Rollouts are most useful when you want to make sure a new feature doesn't break your app or site. You start by releasing to maybe 10% of users. Then after a while if your metrics look ok, you increase to 30% and so on.

For rollout rules, you choose a user attribute to use for the random sample. Users with the same attribute value will be treated the same (either included or not included in the rollout). For example, if you choose a "company" attribute, then multiple employees in the same company will get the same experience.


The last type of rule is an Experiment. This randomly splits users into buckets, assigns them different values, and tracks that assignment in your data warehouse or analytics tool.

Experiments are most useful when you aren't sure which value to assign yet.

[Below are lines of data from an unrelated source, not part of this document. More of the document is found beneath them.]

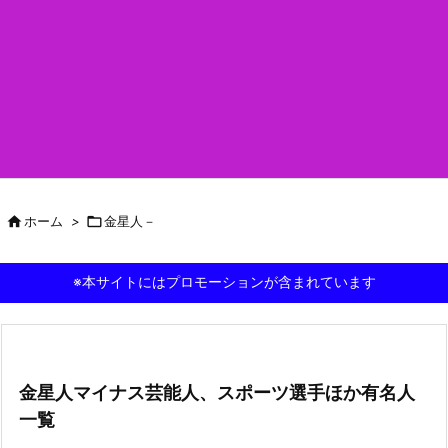

ホーム
>

金星人－
※本サイトにはプロモーションが含まれています
金星人マイナス芸能人、スポーツ選手ほか有名人
一覧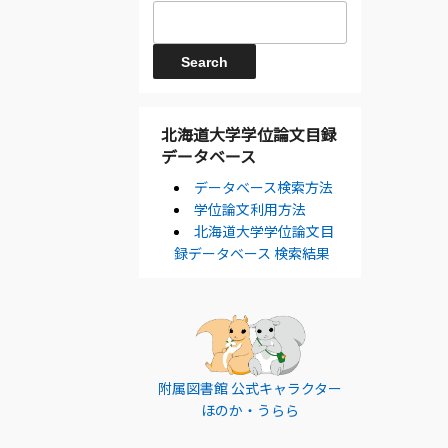
北海道大学学位論文目録
データベース
データベース検索方法
学位論文利用方法
北海道大学学位論文目
録データベース 検索結果
附属図書館 公式キャラクター
ほのか・うらら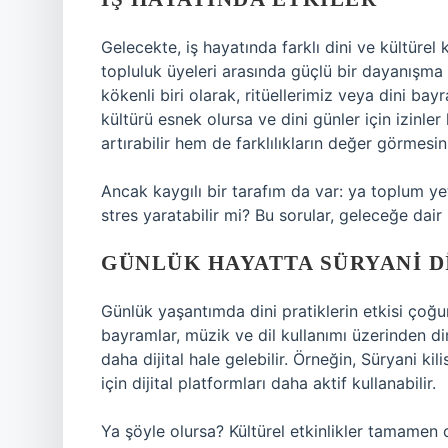
Gelecekte, iş hayatında farklı dini ve kültürel 
topluluk üyeleri arasında güçlü bir dayanışma
kökenli biri olarak, ritüellerimiz veya dini ba
kültürü esnek olursa ve dini günler için izinle
artırabilir hem de farklılıkların değer görmesini
Ancak kaygılı bir tarafım da var: ya toplum y
stres yaratabilir mi? Bu sorular, geleceğe dair
GÜNLÜK HAYATTA SÜRYANI D
Günlük yaşantımda dini pratiklerin etkisi çoğu
bayramlar, müzik ve dil kullanımı üzerinden din
daha dijital hale gelebilir. Örneğin, Süryani kil
için dijital platformları daha aktif kullanabilir.
Ya şöyle olursa? Kültürel etkinlikler tamamen o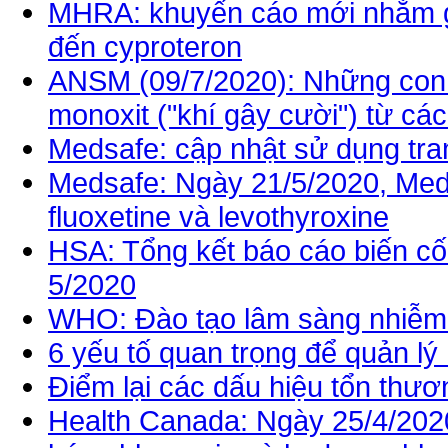
MHRA: khuyến cáo mới nhằm gi
đến cyproteron
ANSM (09/7/2020): Những con s
monoxit ("khí gây cười") từ cá
Medsafe: cập nhật sử dụng tr
Medsafe: Ngày 21/5/2020, Meds
fluoxetine và levothyroxine
HSA: Tổng kết báo cáo biến cố 
5/2020
WHO: Đào tạo lâm sàng nhiễm 
6 yếu tố quan trọng để quản lý
Điểm lại các dấu hiệu tổn thươ
Health Canada: Ngày 25/4/202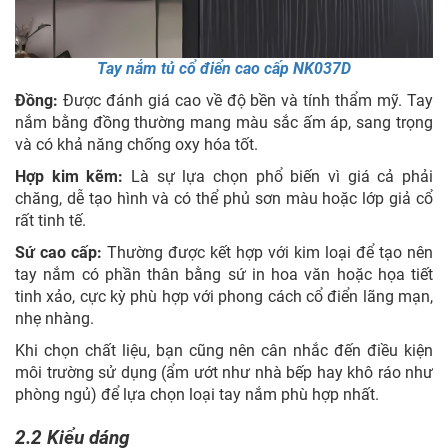
Tay nắm tủ cổ điển cao cấp NK037D
Đồng:
Được đánh giá cao về độ bền và tính thẩm mỹ. Tay
nắm bằng đồng thường mang màu sắc ấm áp, sang trọng
và có khả năng chống oxy hóa tốt.
Hợp kim kẽm:
Là sự lựa chọn phổ biến vì giá cả phải
chăng, dễ tạo hình và có thể phủ sơn màu hoặc lớp giả cổ
rất tinh tế.
Sứ cao cấp:
Thường được kết hợp với kim loại để tạo nên
tay nắm có phần thân bằng sứ in hoa văn hoặc họa tiết
tinh xảo, cực kỳ phù hợp với phong cách cổ điển lãng mạn,
nhẹ nhàng.
Khi chọn chất liệu, bạn cũng nên cân nhắc đến điều kiện
môi trường sử dụng (ẩm ướt như nhà bếp hay khô ráo như
phòng ngủ) để lựa chọn loại tay nắm phù hợp nhất.
2.2 Kiểu dáng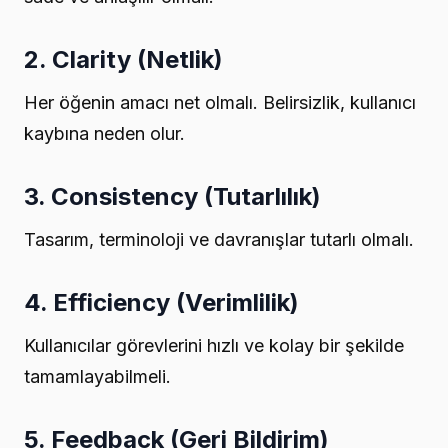
2. Clarity (Netlik)
Her öğenin amacı net olmalı. Belirsizlik, kullanıcı
kaybına neden olur.
3. Consistency (Tutarlılık)
Tasarım, terminoloji ve davranışlar tutarlı olmalı.
4. Efficiency (Verimlilik)
Kullanıcılar görevlerini hızlı ve kolay bir şekilde
tamamlayabilmeli.
5. Feedback (Geri Bildirim)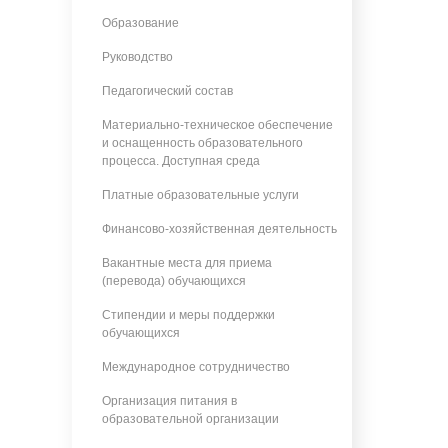
Образование
Руководство
Педагогический состав
Материально-техническое обеспечение
и оснащенность образовательного
процесса. Доступная среда
Платные образовательные услуги
Финансово-хозяйственная деятельность
Вакантные места для приема
(перевода) обучающихся
Стипендии и меры поддержки
обучающихся
Международное сотрудничество
Организация питания в
образовательной организации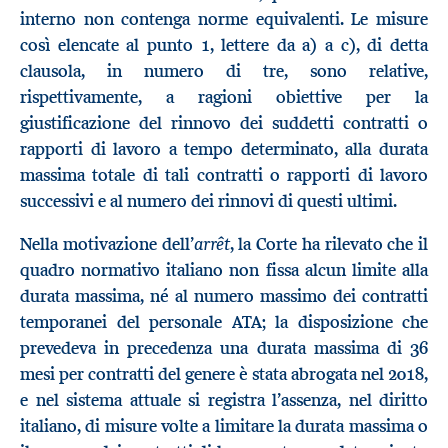
interno non contenga norme equivalenti. Le misure
così elencate al punto 1, lettere da a) a c), di detta
clausola, in numero di tre, sono relative,
rispettivamente, a ragioni obiettive per la
giustificazione del rinnovo dei suddetti contratti o
rapporti di lavoro a tempo determinato, alla durata
massima totale di tali contratti o rapporti di lavoro
successivi e al numero dei rinnovi di questi ultimi.
arrêt
Nella motivazione dell’
, la Corte ha rilevato che il
quadro normativo italiano non fissa alcun limite alla
durata massima, né al numero massimo dei contratti
temporanei del personale ATA; la disposizione che
prevedeva in precedenza una durata massima di 36
mesi per contratti del genere è stata abrogata nel 2018,
e nel sistema attuale si registra l’assenza, nel diritto
italiano, di misure volte a limitare la durata massima o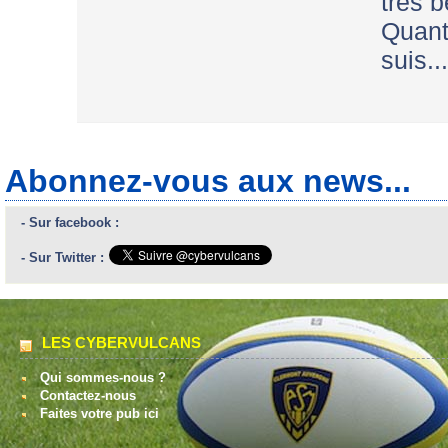
tres 
Qua
suis....
Abonnez-vous aux news...
- Sur facebook :
- Sur Twitter :
LES CYBERVULCANS
Qui sommes-nous ?
Contactez-nous
Faites votre pub ici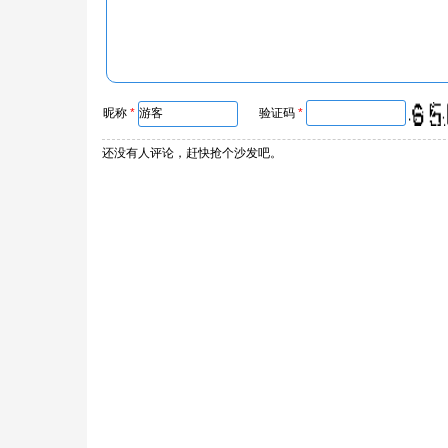
昵称
*
验证码
*
还没有人评论，赶快抢个沙发吧。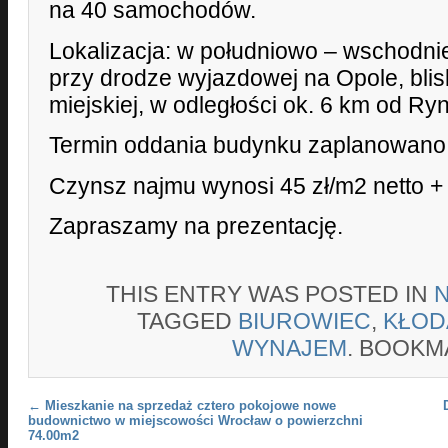
na 40 samochodów.
Lokalizacja: w południowo – wschodni
przy drodze wyjazdowej na Opole, bli
miejskiej, w odległości ok. 6 km od Ry
Termin oddania budynku zaplanowano n
Czynsz najmu wynosi 45 zł/m2 netto + 
Zapraszamy na prezentację.
THIS ENTRY WAS POSTED IN
TAGGED
BIUROWIEC
,
KŁOD
WYNAJEM
. BOOKM
Post navigation
←
Mieszkanie na sprzedaż cztero pokojowe nowe
budownictwo w miejscowości Wrocław o powierzchni
74.00m2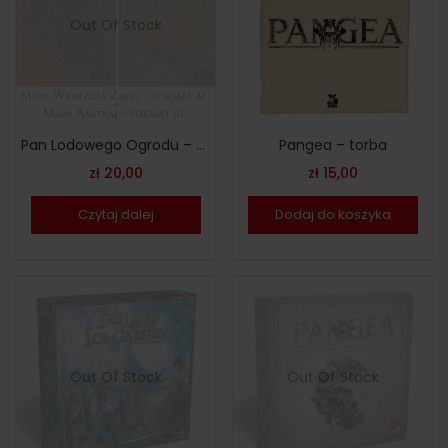
Out Of Stock
Pan Lodowego Ogrodu – mapy świata
Pangea – torba
zł
20,00
zł
15,00
Czytaj dalej
Dodaj do koszyka
Out Of Stock
Out Of Stock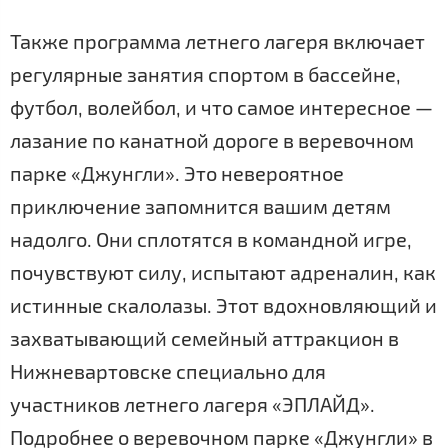
Также программа летнего лагеря включает
регулярные занятия спортом в бассейне,
футбол, волейбол, и что самое интересное —
лазание по канатной дороге в веревочном
парке «Джунгли». Это невероятное
приключение запомнится вашим детям
надолго. Они сплотятся в командной игре,
почувствуют силу, испытают адреналин, как
истинные скалолазы. Этот вдохновляющий и
захватывающий семейный аттракцион в
Нижневартовске специально для
участников летнего лагеря «ЭПЛАЙД».
Подробнее о веревочном парке «Джунгли» в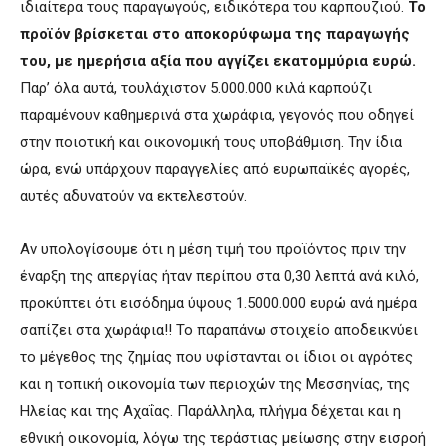
ιδιαίτερα τους παραγωγούς, ειδικότερα του καρπουζιού.
Το
προϊόν βρίσκεται στο αποκορύφωμα της παραγωγής
του, με ημερήσια αξία που αγγίζει εκατομμύρια ευρώ.
Παρ’ όλα αυτά, τουλάχιστον 5.000.000 κιλά καρπούζι
παραμένουν καθημερινά στα χωράφια, γεγονός που οδηγεί
στην ποιοτική και οικονομική τους υποβάθμιση. Την ίδια
ώρα, ενώ υπάρχουν παραγγελίες από ευρωπαϊκές αγορές,
αυτές αδυνατούν να εκτελεστούν.
Αν υπολογίσουμε ότι η μέση τιμή του προϊόντος πριν την
έναρξη της απεργίας ήταν περίπου στα 0,30 λεπτά ανά κιλό,
προκύπτει ότι εισόδημα ύψους 1.5000.000 ευρώ ανά ημέρα
σαπίζει στα χωράφια!! Το παραπάνω στοιχείο αποδεικνύει
το μέγεθος της ζημίας που υφίστανται οι ίδιοι οι αγρότες
και η τοπική οικονομία των περιοχών της Μεσσηνίας, της
Ηλείας και της Αχαΐας. Παράλληλα, πλήγμα δέχεται και η
εθνική οικονομία, λόγω της τεράστιας μείωσης στην εισροή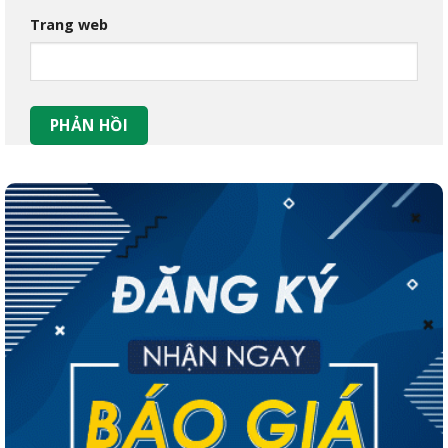
Trang web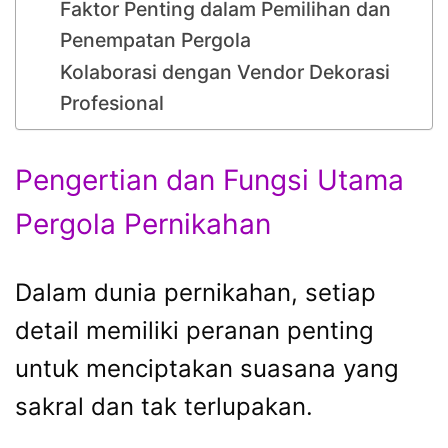
Faktor Penting dalam Pemilihan dan
Penempatan Pergola
Kolaborasi dengan Vendor Dekorasi
Profesional
Pengertian dan Fungsi Utama
Pergola Pernikahan
Dalam dunia pernikahan, setiap
detail memiliki peranan penting
untuk menciptakan suasana yang
sakral dan tak terlupakan.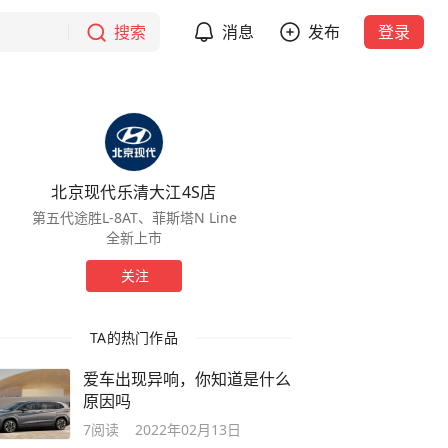
搜索
消息
发布
登录
北京现代乐清大江4S店
第五代途胜L-8AT、菲斯塔N Line
全新上市
关注
TA的热门作品
爱车出现异响，你知道是什么
原因吗
7
阅读
2022年02月13日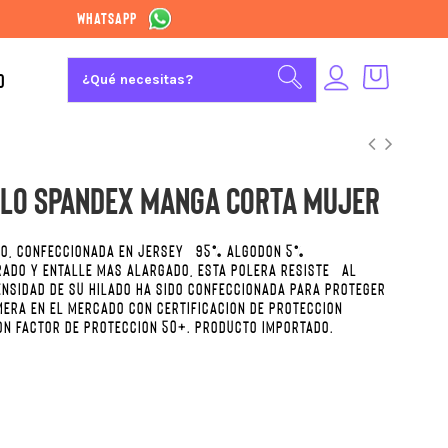
whatsapp
O
olo Spandex manga Corta Mujer
LO, CONFECCIONADA EN JERSEY 95% ALGODÓN 5%
ADO Y ENTALLE MAS ALARGADO, ESTA POLERA RESISTE AL
ENSIDAD DE SU HILADO HA SIDO CONFECCIONADA PARA PROTEGER
MERA EN EL MERCADO CON CERTIFICACIÓN DE PROTECCIÓN
CON FACTOR DE PROTECCIÓN 50+. PRODUCTO IMPORTADO.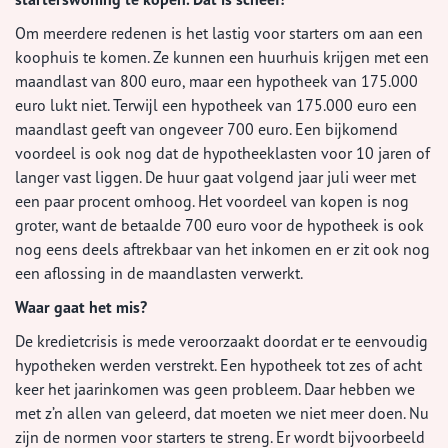
Om meerdere redenen is het lastig voor starters om aan een
koophuis te komen. Ze kunnen een huurhuis krijgen met een
maandlast van 800 euro, maar een hypotheek van 175.000
euro lukt niet. Terwijl een hypotheek van 175.000 euro een
maandlast geeft van ongeveer 700 euro. Een bijkomend
voordeel is ook nog dat de hypotheeklasten voor 10 jaren of
langer vast liggen. De huur gaat volgend jaar juli weer met
een paar procent omhoog. Het voordeel van kopen is nog
groter, want de betaalde 700 euro voor de hypotheek is ook
nog eens deels aftrekbaar van het inkomen en er zit ook nog
een aflossing in de maandlasten verwerkt.
Waar gaat het mis?
De kredietcrisis is mede veroorzaakt doordat er te eenvoudig
hypotheken werden verstrekt. Een hypotheek tot zes of acht
keer het jaarinkomen was geen probleem. Daar hebben we
met z’n allen van geleerd, dat moeten we niet meer doen. Nu
zijn de normen voor starters te streng. Er wordt bijvoorbeeld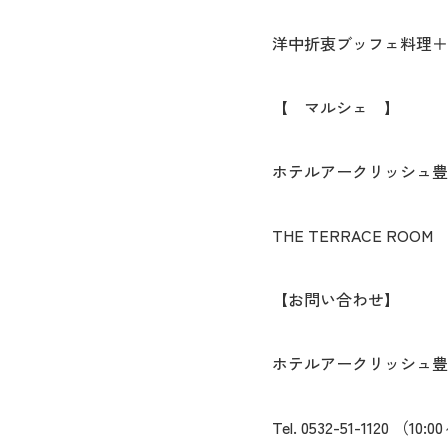
洋中折衷ブッフェ料理＋
【 マルシェ 】
ホテルアークリッシュ豊
THE TERRACE ROOM
【お問い合わせ】
ホテルアークリッシュ豊
Tel. 0532-51-1120 （10:0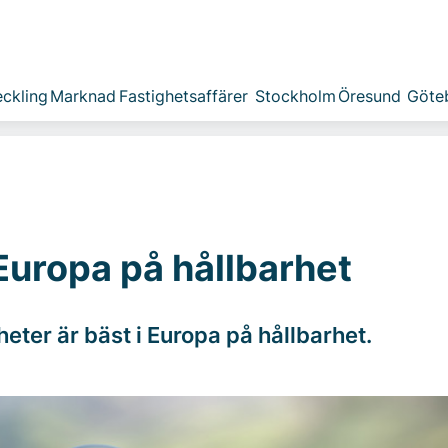
ckling
Marknad
Fastighetsaffärer
Stockholm
Öresund
Göte
 Europa på hållbarhet
eter är bäst i Europa på hållbarhet.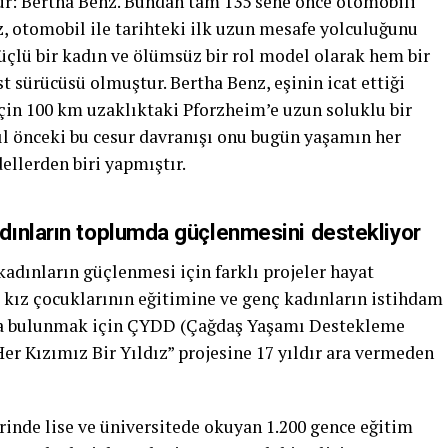
tür: Bertha Benz. Bundan tam 135 sene önce otomobili
z, otomobil ile tarihteki ilk uzun mesafe yolculuğunu
güçlü bir kadın ve ölümsüz bir rol model olarak hem bir
 sürücüsü olmuştur. Bertha Benz, eşinin icat ettiği
çin 100 km uzaklıktaki Pforzheim’e uzun soluklu bir
yıl önceki bu cesur davranışı onu bugün yaşamın her
ellerden biri yapmıştır.
dınların toplumda güçlenmesini destekliyor
adınların güçlenmesi için farklı projeler hayat
i kız çocuklarının eğitimine ve genç kadınların istihdam
ıda bulunmak için ÇYDD (Çağdaş Yaşamı Destekleme
Her Kızımız Bir Yıldız” projesine 17 yıldır ara vermeden
rinde lise ve üniversitede okuyan 1.200 gence eğitim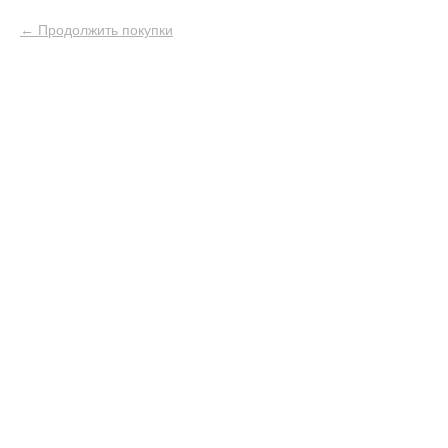
Продолжить покупки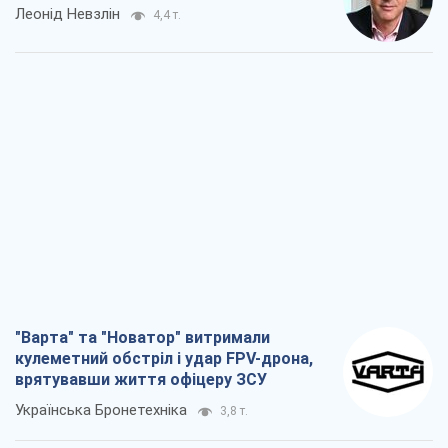
Леонід Невзлін
4,4 т.
"Варта" та "Новатор" витримали
кулеметний обстріл і удар FPV-дрона,
врятувавши життя офіцеру ЗСУ
Українська Бронетехніка
3,8 т.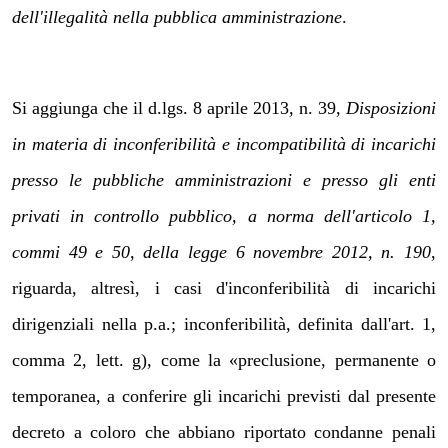
dell'illegalità nella pubblica amministrazione
.
Si aggiunga che
il d.lgs. 8 aprile 2013, n. 39,
Disposizioni
in materia di inconferibilità e incompatibilità di incarichi
presso le pubbliche amministrazioni e presso gli enti
privati in controllo pubblico, a norma dell'articolo 1,
commi 49 e 50, della legge 6 novembre 2012, n. 190
,
riguarda, altresì, i casi d'inconferibilità di incarichi
dirigenziali nella p.a.; inconferibilità, definita dall'art. 1,
comma 2, lett. g), come la «
preclusione, permanente o
temporanea, a conferire gli incarichi previsti dal presente
decreto a coloro che abbiano riportato condanne penali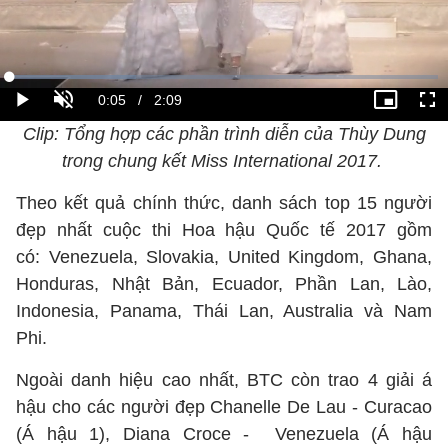
Clip: Tổng hợp các phần trình diễn của Thùy Dung
trong chung kết Miss International 2017.
Theo kết quả chính thức, danh sách top 15 người
đẹp nhất cuộc thi Hoa hậu Quốc tế 2017 gồm
có: Venezuela, Slovakia, United Kingdom, Ghana,
Honduras, Nhật Bản, Ecuador, Phần Lan, Lào,
Indonesia, Panama, Thái Lan, Australia và Nam
Phi.
Ngoài danh hiệu cao nhất, BTC còn trao 4 giải á
hậu cho các người đẹp Chanelle De Lau - Curacao
(Á hậu 1), Diana Croce - Venezuela (Á hậu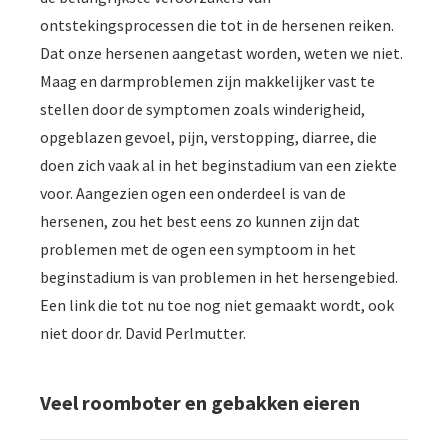
ontstekingsprocessen die tot in de hersenen reiken.
Dat onze hersenen aangetast worden, weten we niet.
Maag en darmproblemen zijn makkelijker vast te
stellen door de symptomen zoals winderigheid,
opgeblazen gevoel, pijn, verstopping, diarree, die
doen zich vaak al in het beginstadium van een ziekte
voor. Aangezien ogen een onderdeel is van de
hersenen, zou het best eens zo kunnen zijn dat
problemen met de ogen een symptoom in het
beginstadium is van problemen in het hersengebied.
Een link die tot nu toe nog niet gemaakt wordt, ook
niet door dr. David Perlmutter.
Veel roomboter en gebakken eieren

Here's what an Experiment rule looks like in the GrowthBook UI:

Experiment rule UI

In the vast majority of cases, you want to split traffic based on either a logged-in user id or some sort of anonymous identifier like a device id or session cookie. As long as the user has the same value for this attribute, they will always get assigned the same variation. In rare cases, you may want to use an attribute such as company or account instead, which ensures all users in a company will see the same thing.

If the total variation percents add up to less than 100%, the remaining users will skip the rule and fall through to the next matching one (or the default value) instead.

When a user is placed in an experiment via the experiment override rule, the SDK will track the experiment assignment in your data warehouse or analytics tool, via the trackingCallback method.

You can analyze the result of an Experiment the same way you would any experiment in GrowthBook.


If you have multiple experiments that may conflict with each other (e.g. background color and text color), you can use namespaces to make the conflicting experiments mutually exclusive.

Users are randomly assigned a value from 0 to 1 for each namespace. Each experiment in a namespace has a range of values that it includes. Users are only part of an experiment if their value falls within the experiment's range. So as long as two experiment ranges do not overlap, users will only ever be in at most one of them.


Before you can use namespaces, you must configure them under SDK Configuration > Namespaces.